TEXT EXCERPT:

--- START ---

Specific physic activation (usppmo)

The usppmo routine can be found in the cs_user_parameters.f90 file.

!===============================================================================
! 1. Choice for a specific physics
!===============================================================================
! --- cod3p: Diffusion flame with complete fast chemistry (3 points)
! ==========
! if = -1 module not activated
! if = 0 adiabatic model
! if = 1 extended model with enthalpy source term
ippmod(icod3p) = -1
! --- coebu: Eddy-Break Up pre-mixed flame
! ==========
! if = -1 module not activated
! if = 0 reference Spalding model
! (adiabatic, homogeneous mixture fraction)
! if = 1 extended model with enthalpy source term
! (homogeneous mixture fraction : perfect premix)
! if = 2 extended model with mixture fraction transport
! (adiabatic, no variance of mixture fraction)
! if = 3 extended model with enthalpy and mixture fraction transport
! (dilution, thermal losses, etc.)
ippmod(icoebu) = -1
! --- colwc: Libby-Williams pre-mixed flame
! ==========
! if = -1 module not activated
! if = 0 reference two-peak model with adiabatic condition
! if = 1 extended two-peak model with enthapy source terms
! if = 2 extended three-peak model, adiabatic
! if = 3 extended three-peak model with enthalpy source terms
! if = 4 extended four-peak model, adiabatic
! if = 5 extended four-peak model with enthalpy source terms
ippmod(icolwc) = -1
! --- Soot model
! =================
! if = -1 module not activated
! if = 0 constant soot yield
! if = 1 2 equations model of Moss et al.
isoot = 0
xsoot = 0.1d0 ! (if isoot = 0 and only if the soot yield is not
! defined in the thermochemistry data file)
rosoot = 2000.d0 ! kg/m3
! --- cfuel: Heavy fuel oil combustion
! ==========
! Progressive evaporation (temperature gap)
! Char residue
! Sulphur tracking
! if = -1 module not activated
! if = 0 module activated
ippmod(icfuel) = -1
! --- coal :
! ==========
!
! Pulverized coal combustion
! Description of granulometry
! Assumption of diffusion flame around particles
! (extension of 3-point fast chemistry "D3P")
! Between a mixture of gaseous fuels (volatiles matters, CO from char
! oxydation)
! and a mixture of oxidisers (air and water vapor)
! Enthalpy for both mix and solid phase are solved
!
! if = -1 module not activated
! if = 0 module activated
! if = 1 with drying
ippmod(iccoal) = -1
! Activate the drift: 0 (no activation),
! 1 (transported particle velocity)

--- END ---

Stored dataset items:
--- START ---

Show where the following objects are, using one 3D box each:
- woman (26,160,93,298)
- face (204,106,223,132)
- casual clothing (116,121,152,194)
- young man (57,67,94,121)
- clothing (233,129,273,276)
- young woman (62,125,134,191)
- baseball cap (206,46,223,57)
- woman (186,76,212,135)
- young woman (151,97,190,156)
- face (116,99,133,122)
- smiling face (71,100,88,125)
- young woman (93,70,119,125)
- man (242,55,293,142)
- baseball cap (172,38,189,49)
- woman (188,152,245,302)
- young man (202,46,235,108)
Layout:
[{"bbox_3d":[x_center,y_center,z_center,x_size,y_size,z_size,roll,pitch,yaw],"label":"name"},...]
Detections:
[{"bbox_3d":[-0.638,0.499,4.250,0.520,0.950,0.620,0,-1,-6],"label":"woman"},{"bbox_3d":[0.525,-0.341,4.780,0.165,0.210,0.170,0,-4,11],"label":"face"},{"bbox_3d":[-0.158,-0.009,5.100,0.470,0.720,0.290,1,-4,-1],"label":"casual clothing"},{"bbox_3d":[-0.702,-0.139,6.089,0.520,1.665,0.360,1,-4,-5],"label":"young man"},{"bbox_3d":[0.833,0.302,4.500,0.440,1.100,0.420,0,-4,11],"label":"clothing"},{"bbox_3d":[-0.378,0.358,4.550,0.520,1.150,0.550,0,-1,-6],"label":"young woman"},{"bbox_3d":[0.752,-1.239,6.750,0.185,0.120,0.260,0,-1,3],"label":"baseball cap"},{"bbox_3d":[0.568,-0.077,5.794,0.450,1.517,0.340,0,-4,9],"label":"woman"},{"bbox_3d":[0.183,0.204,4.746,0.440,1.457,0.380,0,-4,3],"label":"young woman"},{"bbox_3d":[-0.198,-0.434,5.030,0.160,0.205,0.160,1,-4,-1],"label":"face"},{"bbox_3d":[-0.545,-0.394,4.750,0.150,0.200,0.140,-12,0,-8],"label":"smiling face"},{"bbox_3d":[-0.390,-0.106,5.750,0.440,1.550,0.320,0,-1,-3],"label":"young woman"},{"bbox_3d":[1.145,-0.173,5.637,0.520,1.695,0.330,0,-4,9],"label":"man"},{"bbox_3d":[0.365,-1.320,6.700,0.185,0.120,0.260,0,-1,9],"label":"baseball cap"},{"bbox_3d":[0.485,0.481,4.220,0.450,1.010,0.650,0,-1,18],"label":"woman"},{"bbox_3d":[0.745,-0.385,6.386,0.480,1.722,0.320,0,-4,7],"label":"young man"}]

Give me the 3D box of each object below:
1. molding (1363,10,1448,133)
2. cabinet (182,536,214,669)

--- END ---

TASK ITEM: Please state which value of ippmod(iccoal) in the usppmo text activates the pulverized coal module with drying.

RESPONSE TO THIS TASK: 1